Seismic facies classification can be a tedious process, especially in an exploration context where large areas need to be assessed. In order to speed up that process, using a library of seismic facies patterns from a benchmark dataset can help map the 3D distribution of seismic facies in an automated way.
Hui Gui, representing a group of researchers from the University of Science and Technology of China (Hefei), gave a talk at the recent IMAGE Conference in Houston, during which he illustrated how a large collection of benchmark seismic facies patterns was put together. Both the datasets and the codes have been made available online for anyone interested to know more.
How to built it?
But how to make sure that a library of seismic facies patterns covers the diversity observed in the real world? In order to do that, the team worked with a three-tier strategy.
First of all, they built a portfolio of characteristic seismic facies from public domain data. These datasets, being from different seismic vintages and areas, were standardized through a spectral analysis exercise.
Due to the lack of diversity in examples from public domain sources, as a second step the authors also generated synthetic facies samples based on prior knowledge of seismic facies. But even though a noise factor was introduced in this process to arrive at a more real-world representation, this dataset still suffered from a lack in diversity and realism.

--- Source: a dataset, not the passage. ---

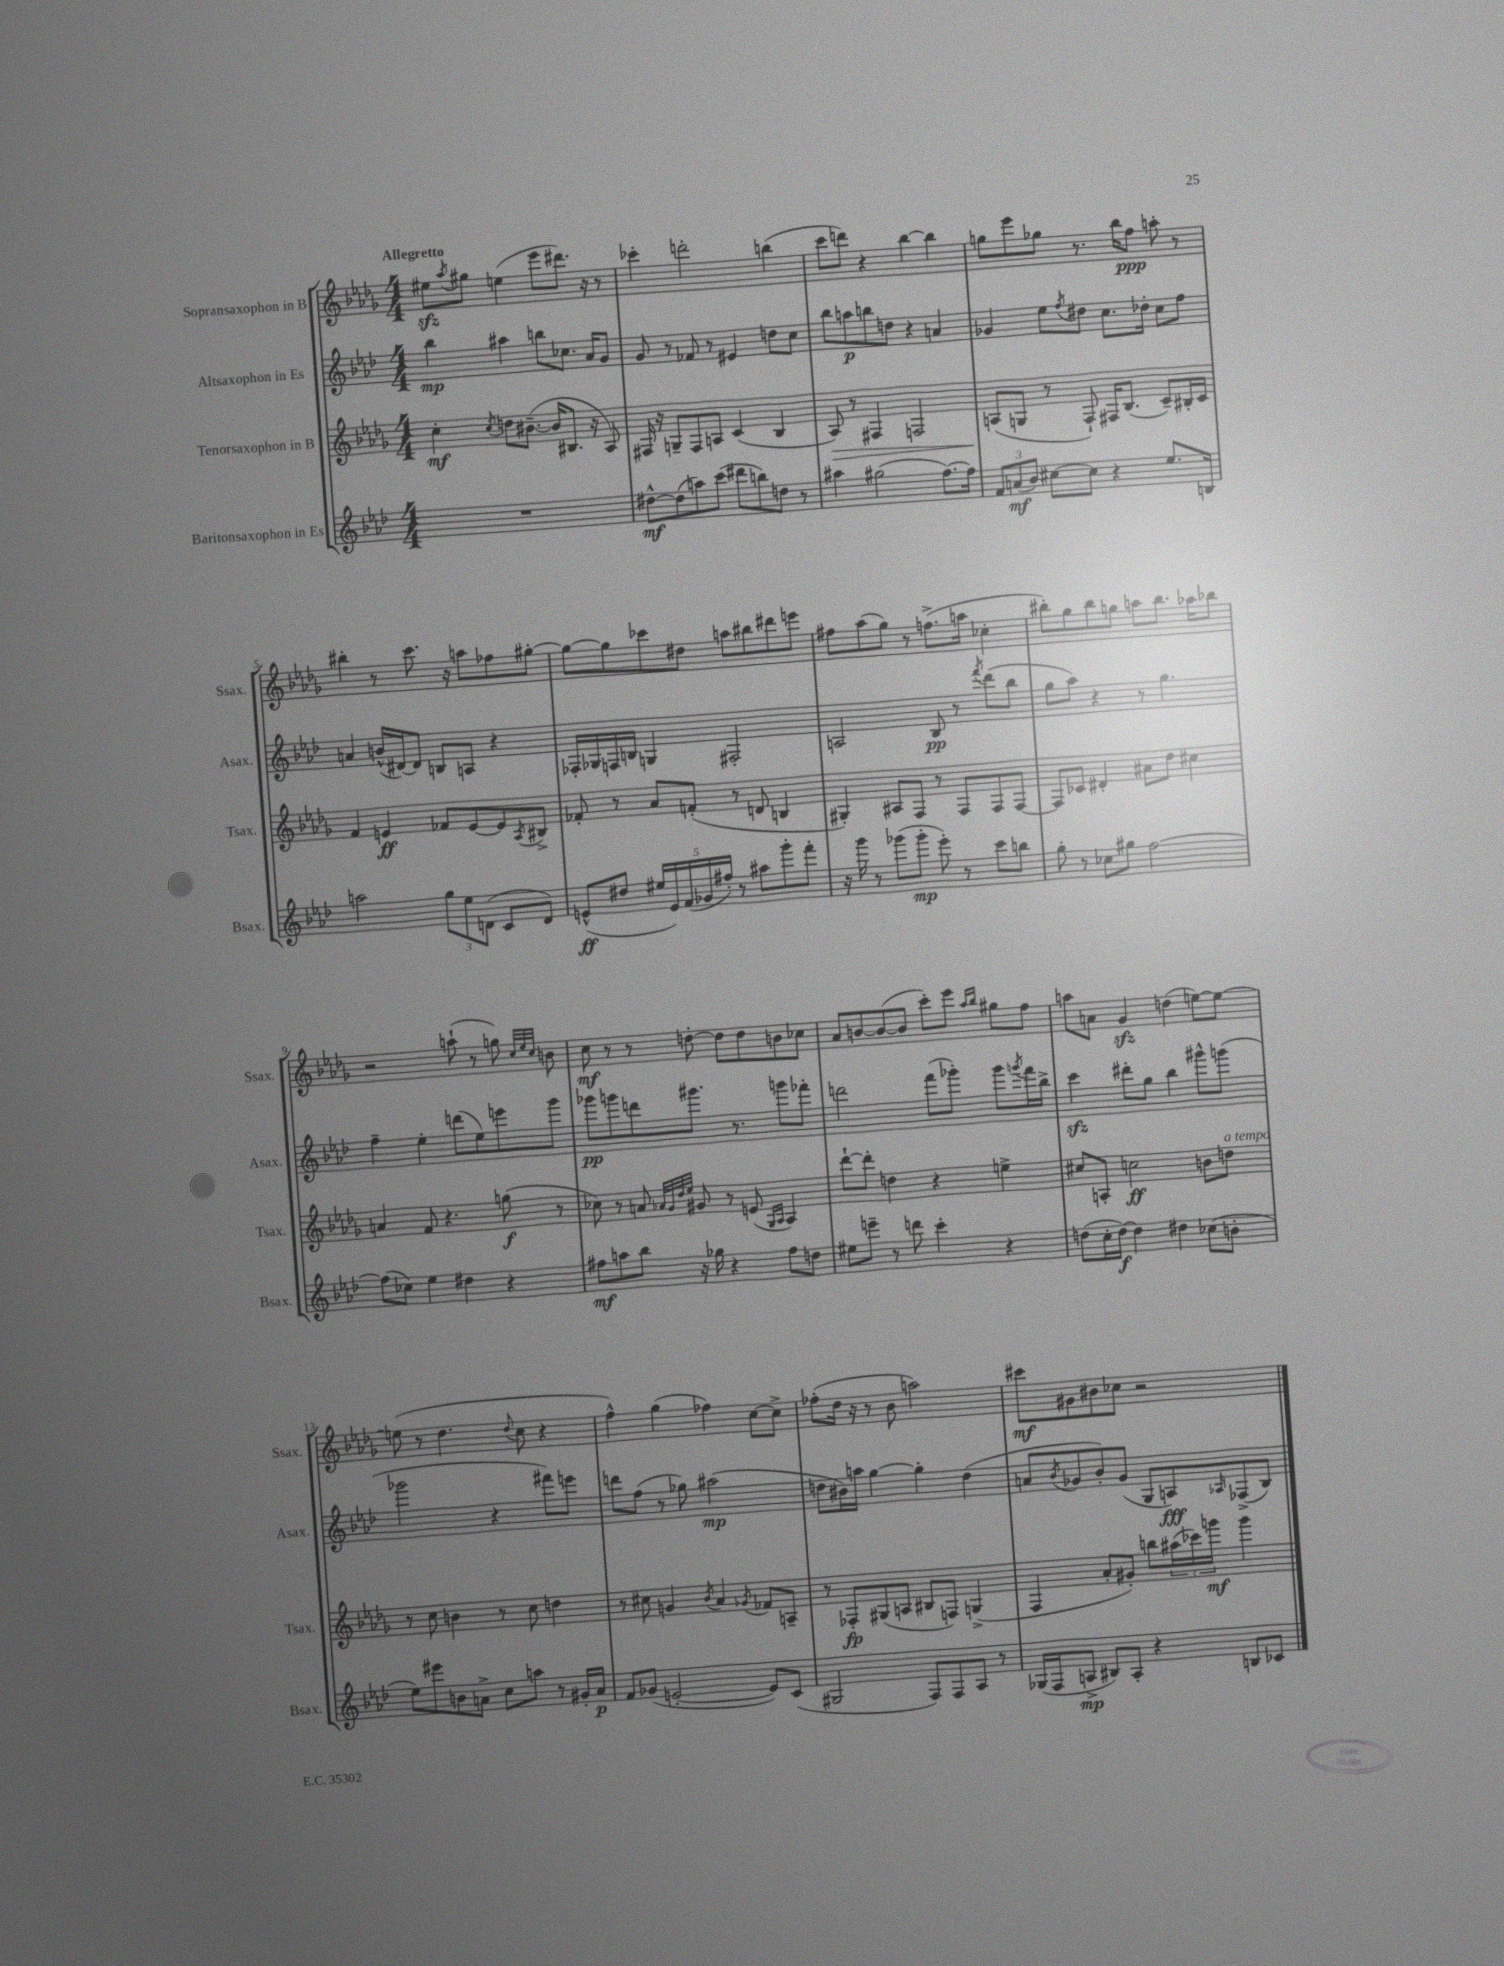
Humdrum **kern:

To overcome the issue, as a final step, the team used the images generated in the first and second stages as training datasets to train a so-called GAN model. The progressive growing of a GAN model consists of a generator model (G) and a discriminator model (D), where G is used to capture the data distribution and generate fake images to resemble the training dataset, and D is used to assess the probability that images are real or fake. This training strategy allows the network to learn the features of the training dataset from large to small scales, resulting in faster training speed, higher stability, and better-quality images. After training the GAN model, the generator model (G) was used to automatically generate diverse samples.
The test
The authors subsequently showed how the model was applied to a 3D seismic dataset using the Yuanba 3D as an example – shown here. They showed that an expert interpretation of a series of carbonate reefs and slope areas were correctly predicted by the model.
During the Q&A, someone from Chevron remarked that the benchmark dataset seemed to have been built using unfaulted seismic data, implying that faults may hinder the automatic interpretation process. The author replied that this will be part of future work.